Document text
Pearson's chi-squared

Pearson's chi-squared We evaluated EGFR expression in 40 specimens, including 22 PGs and 18 PCs; none of the latter showed EGFR expression. Among the 18 PCs, we found no statistically significant difference in EGFR expression between small and large PCs or the type and intensity of inflammatory infiltrates, and the thickness of the epithelial lining. Figures 2 and 3 show the presence of CD57+ cells and Bcl-2, EGF, KGF, and EGFR expression in the IPLs evaluated in this study.
Figure 2

Presence of CD57+ cells in an inflammatory periradicular lesions with a chronic inflammatory infiltrate (A, Immunoperoxidase 1000x), and a mixed inflammatory infiltrate (B, Immunoperoxidase 1000x); Bcl-2 expression in the epithelium (C, Immunoperoxidase 1000x) and in the connective tissue showing chronic inflammation (D, Immunoperoxidase 1000x) in a periapical cyst; EGF expression in the epithelium of an initial periapical cyst (E, Immunoperoxidase 200x), and in the hyperplastic epithelium of an advanced periapical cyst (F, Immunoperoxidase 200x)

Supplied data
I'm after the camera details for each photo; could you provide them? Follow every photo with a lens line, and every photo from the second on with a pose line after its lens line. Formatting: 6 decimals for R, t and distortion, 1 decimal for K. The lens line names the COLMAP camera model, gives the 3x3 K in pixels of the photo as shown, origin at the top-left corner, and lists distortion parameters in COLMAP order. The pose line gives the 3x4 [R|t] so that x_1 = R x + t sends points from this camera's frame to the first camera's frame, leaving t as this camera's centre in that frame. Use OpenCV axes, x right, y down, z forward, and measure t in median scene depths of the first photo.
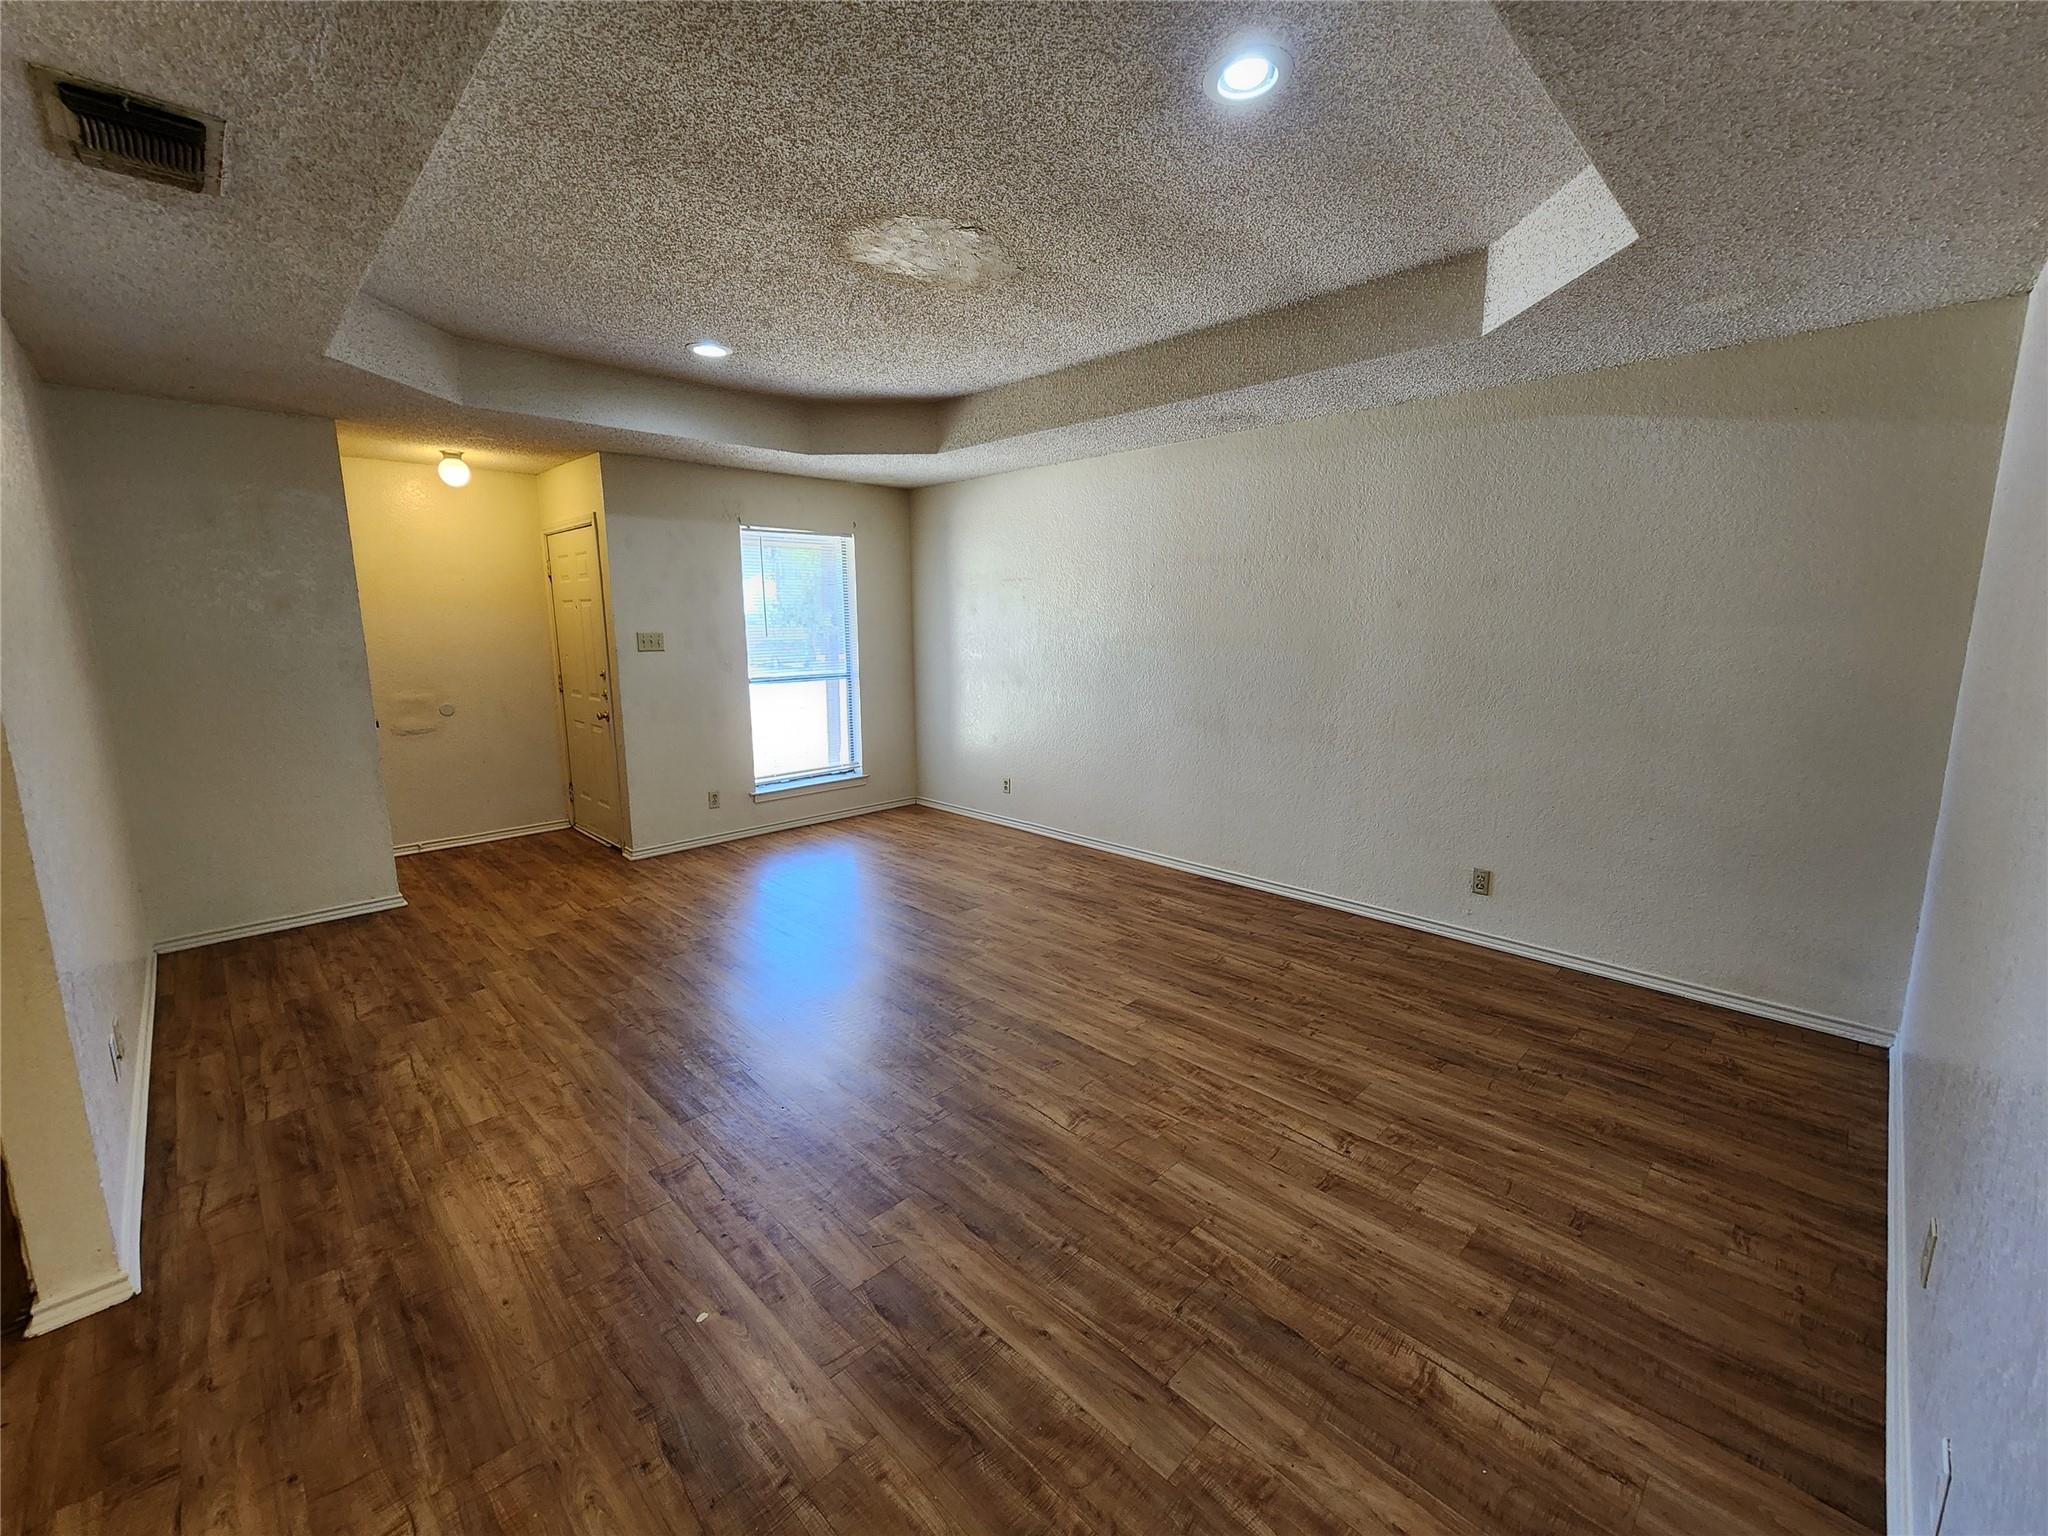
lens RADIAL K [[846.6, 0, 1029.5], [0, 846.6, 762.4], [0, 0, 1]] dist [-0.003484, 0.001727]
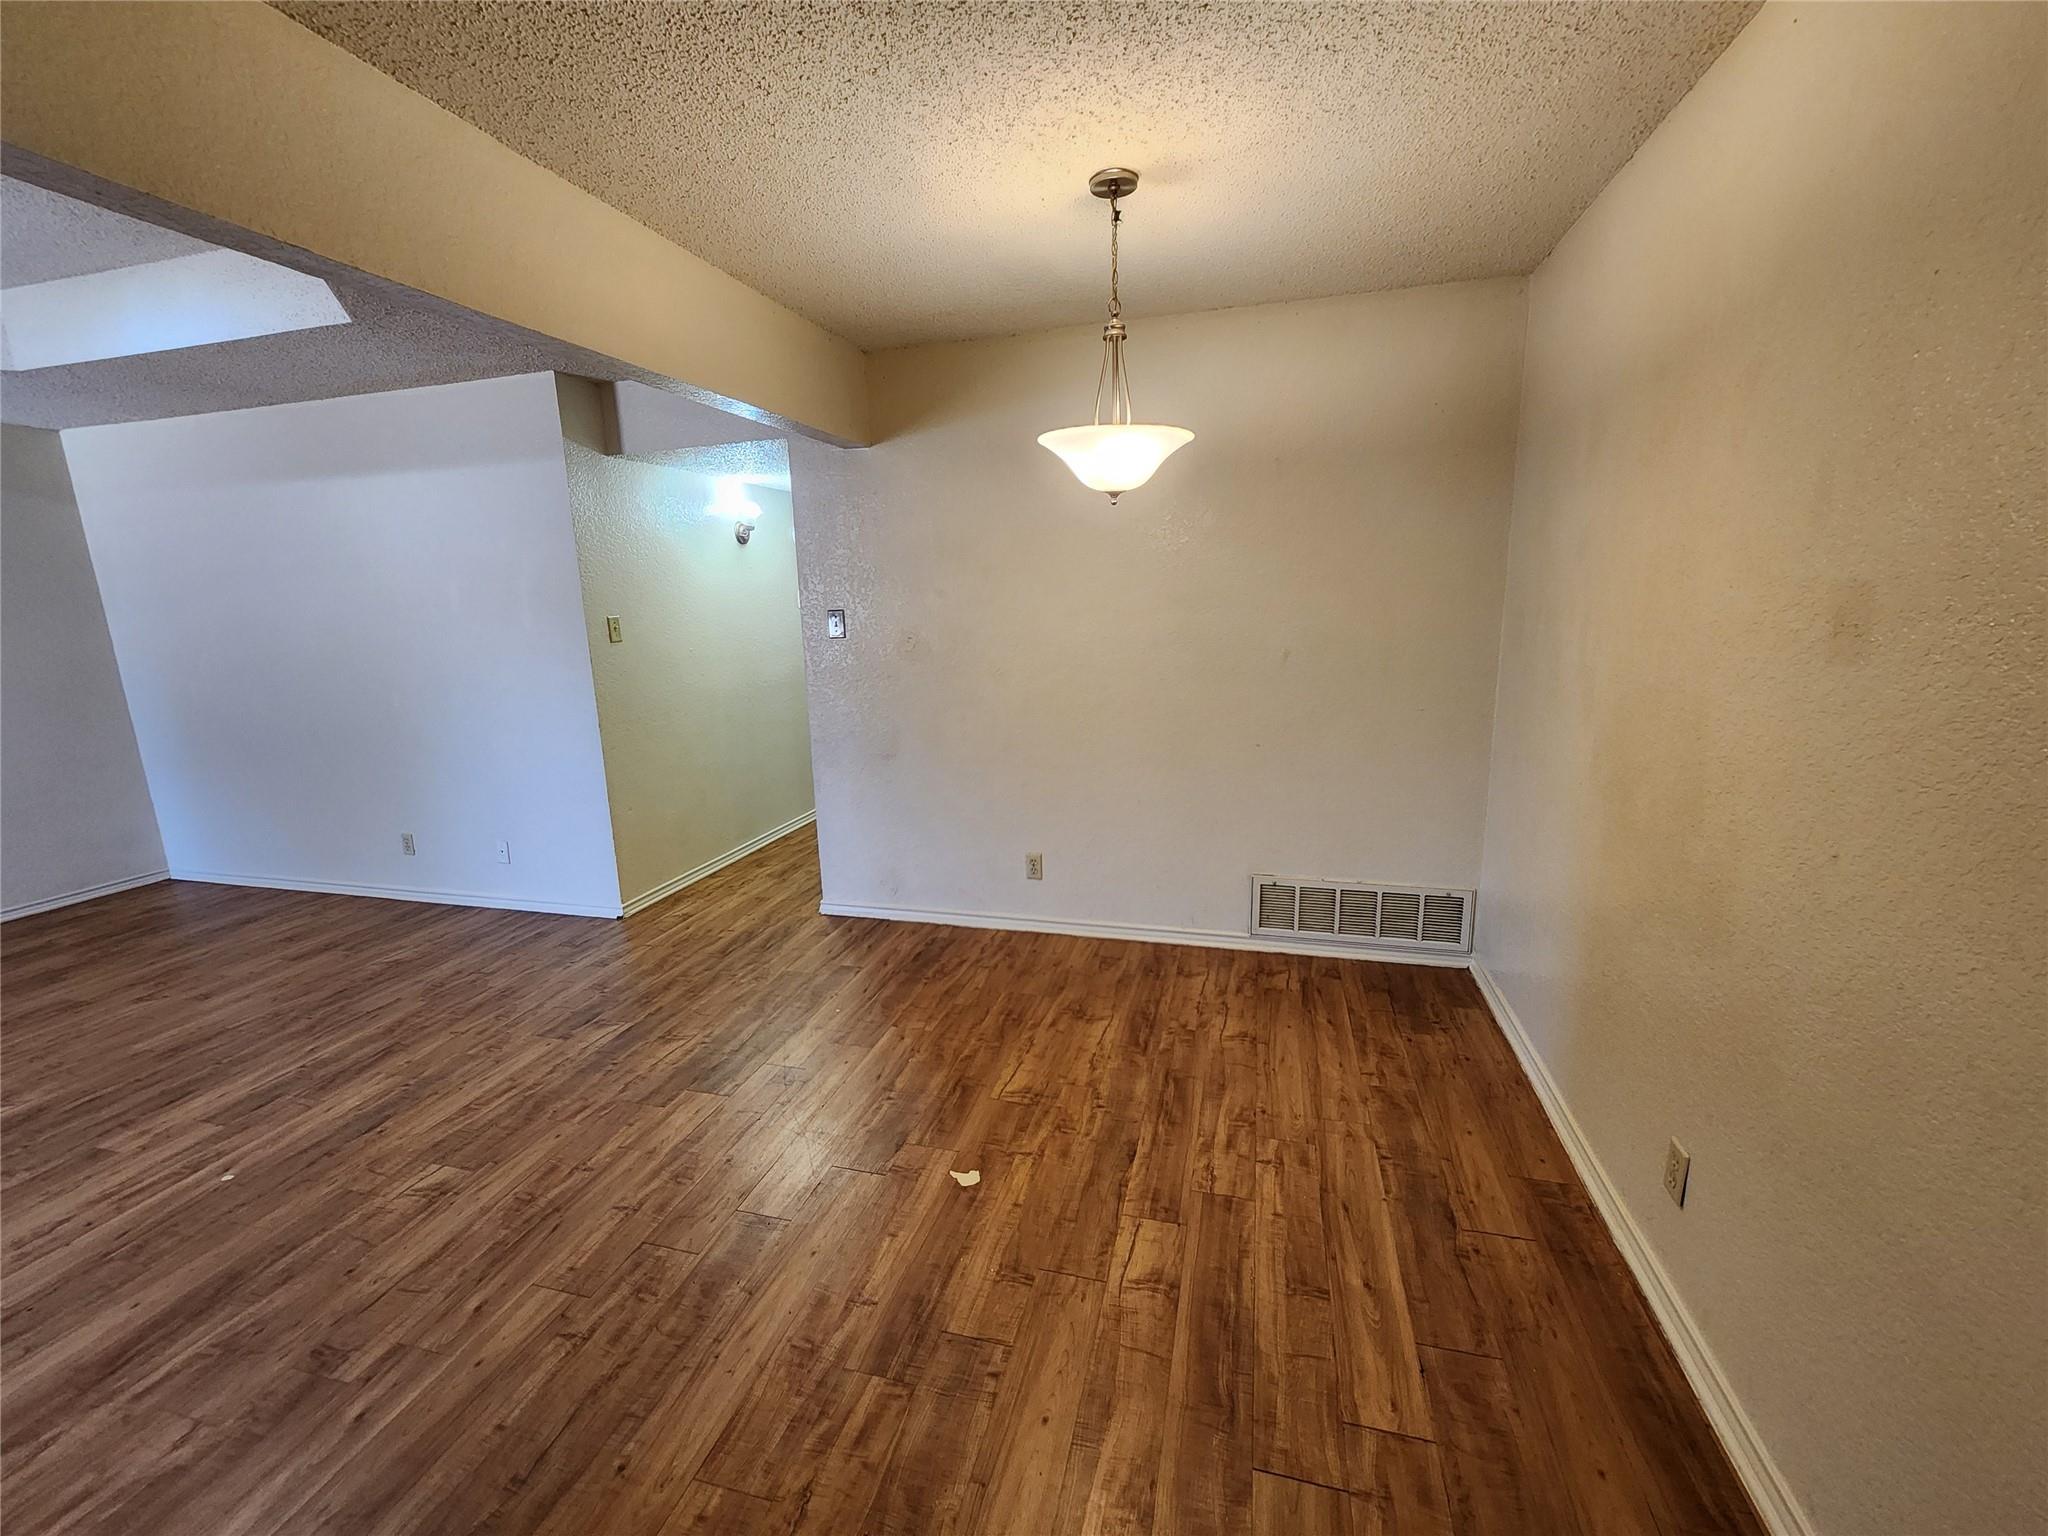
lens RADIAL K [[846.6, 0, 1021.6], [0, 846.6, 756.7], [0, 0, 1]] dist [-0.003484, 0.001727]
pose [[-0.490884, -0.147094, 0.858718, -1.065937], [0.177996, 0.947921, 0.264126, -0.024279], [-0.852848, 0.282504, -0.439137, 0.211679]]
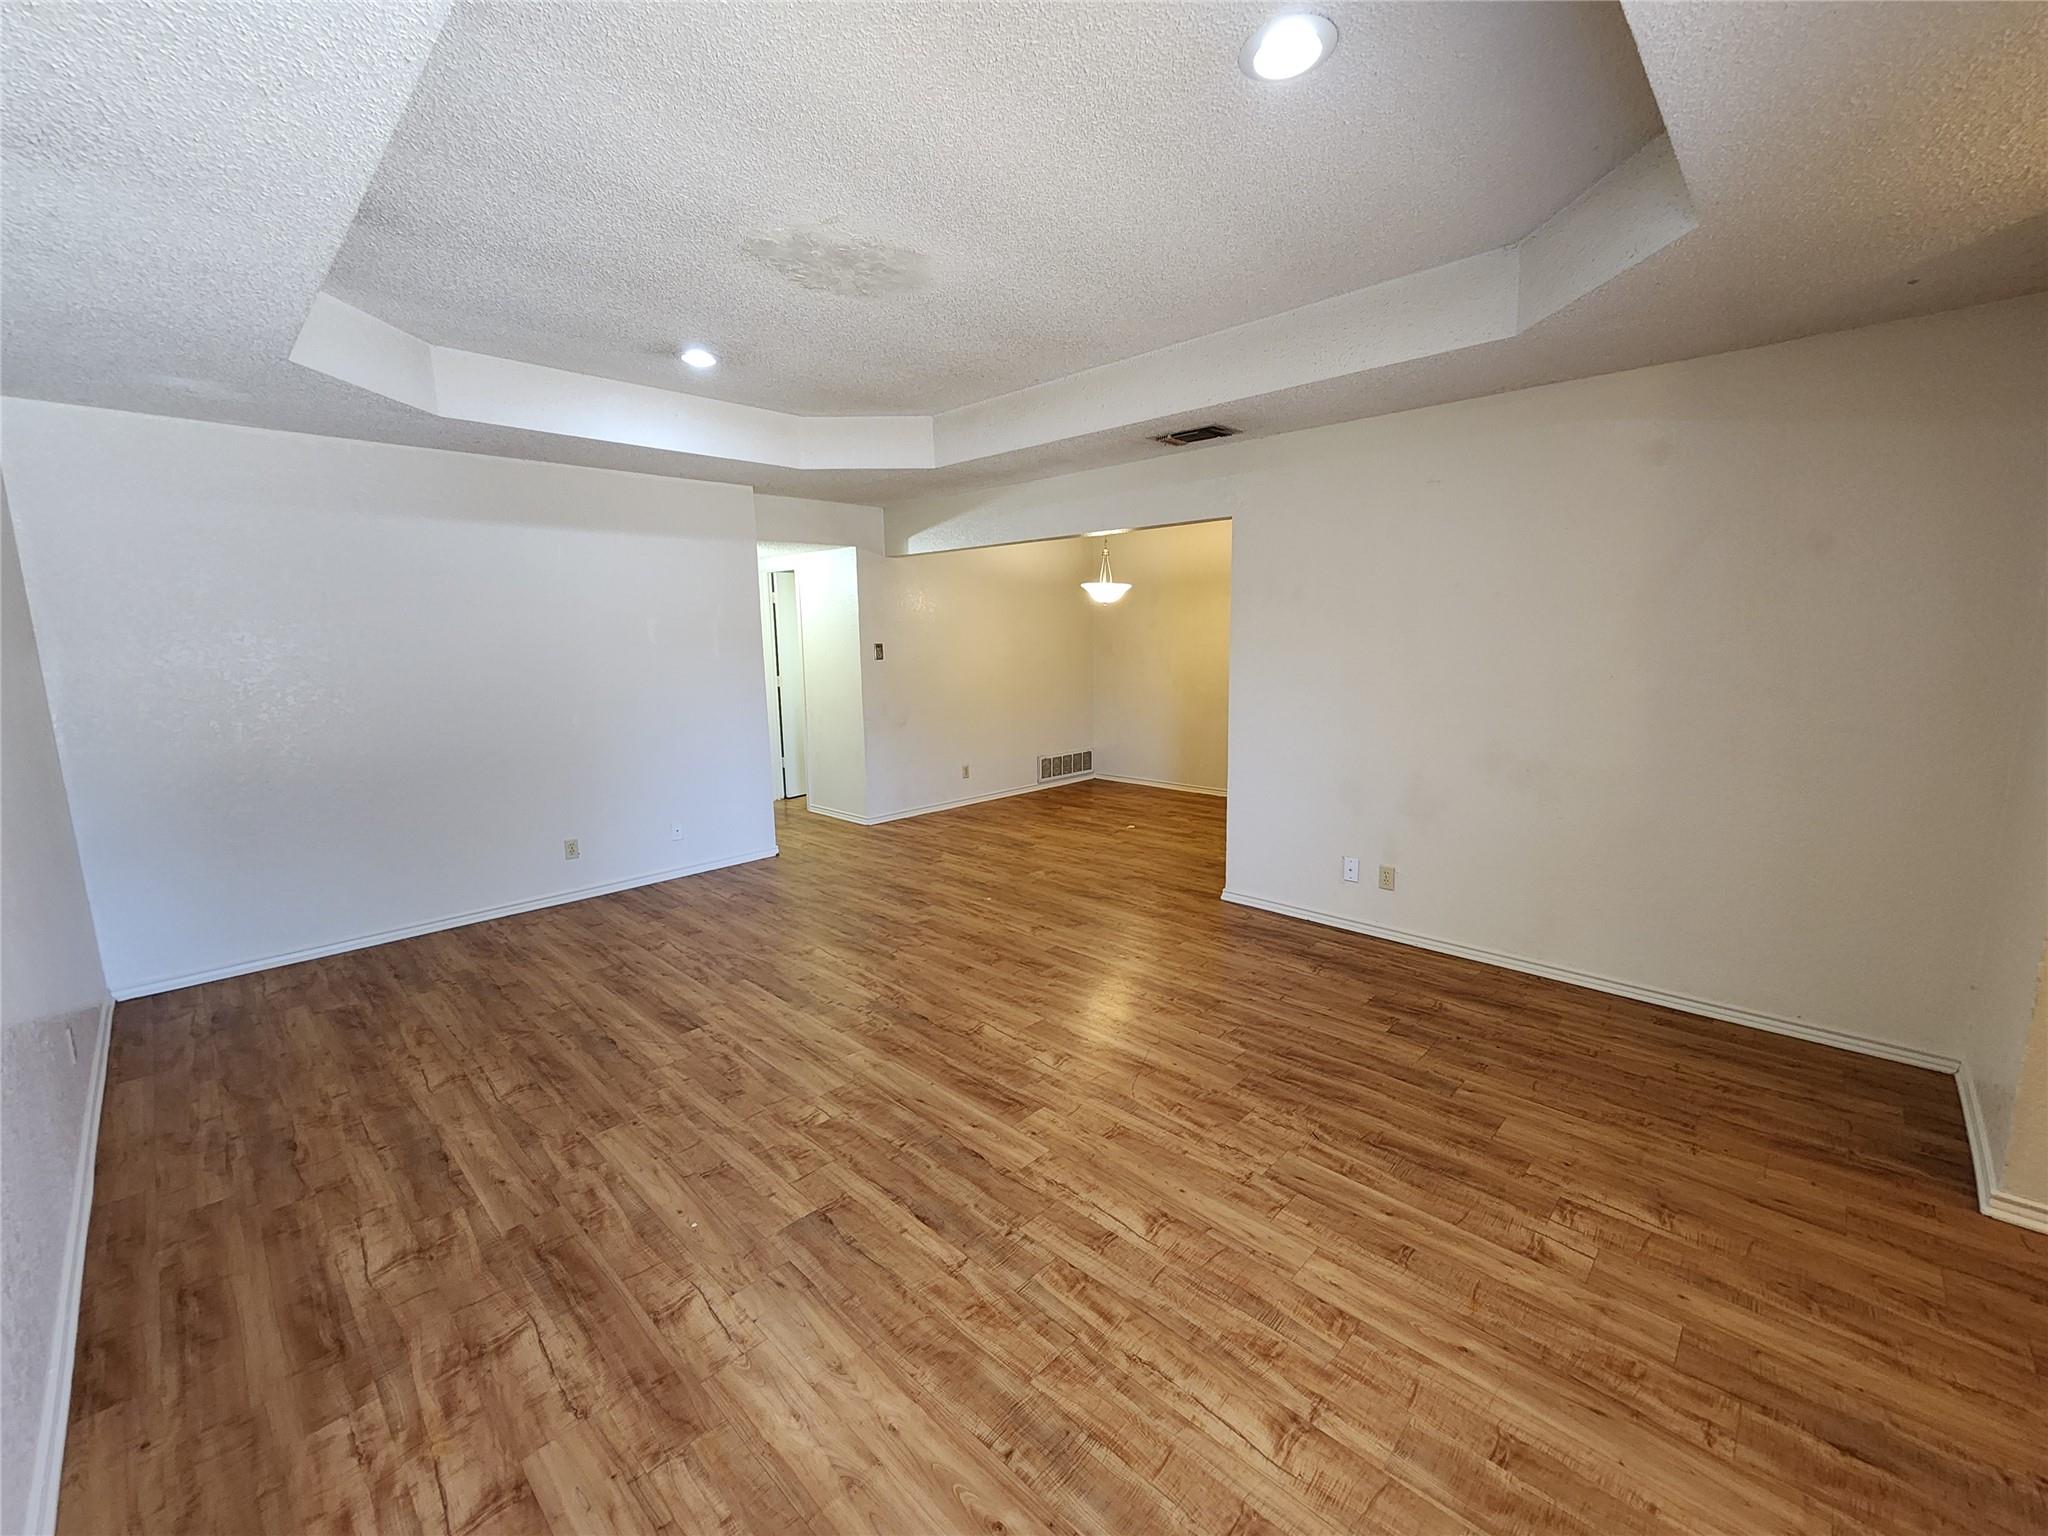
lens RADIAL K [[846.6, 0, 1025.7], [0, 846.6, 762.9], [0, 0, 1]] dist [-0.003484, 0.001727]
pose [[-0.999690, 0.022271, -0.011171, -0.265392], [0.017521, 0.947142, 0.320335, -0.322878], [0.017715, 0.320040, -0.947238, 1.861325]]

What you will do
1. Please rewrite the EGFR study excerpt from "Pearson's chi-squared We" up to and including "in this study.", putting "samples" in place of "specimens".
2. Carry the EGFR study excerpt forward past its last sentence.

Replies
1.
Pearson's chi-squared We evaluated EGFR expression in 40 samples, including 22 PGs and 18 PCs; none of the latter showed EGFR expression. Among the 18 PCs, we found no statistically significant difference in EGFR expression between small and large PCs or the type and intensity of inflammatory infiltrates, and the thickness of the epithelial lining. Figures 2 and 3 show the presence of CD57+ cells and Bcl-2, EGF, KGF, and EGFR expression in the IPLs evaluated in this study.

2.
Figure 3

KGF expression in the hyperplastic epithelial lining (A, Immunoperoxidase 200x) and in fibroblasts in the fibrous capsule of a periapical cyst (B, Immunoperoxidase 1000x); EGFR expression in proliferating odontogenic epithelium in the capsule of a periapical cyst (C, Immunoperoxidase 100x), and in the epithelial lining and in the proliferating epithelial rest in the capsule of a periapical cyst (D, Immunoperoxidase 200x)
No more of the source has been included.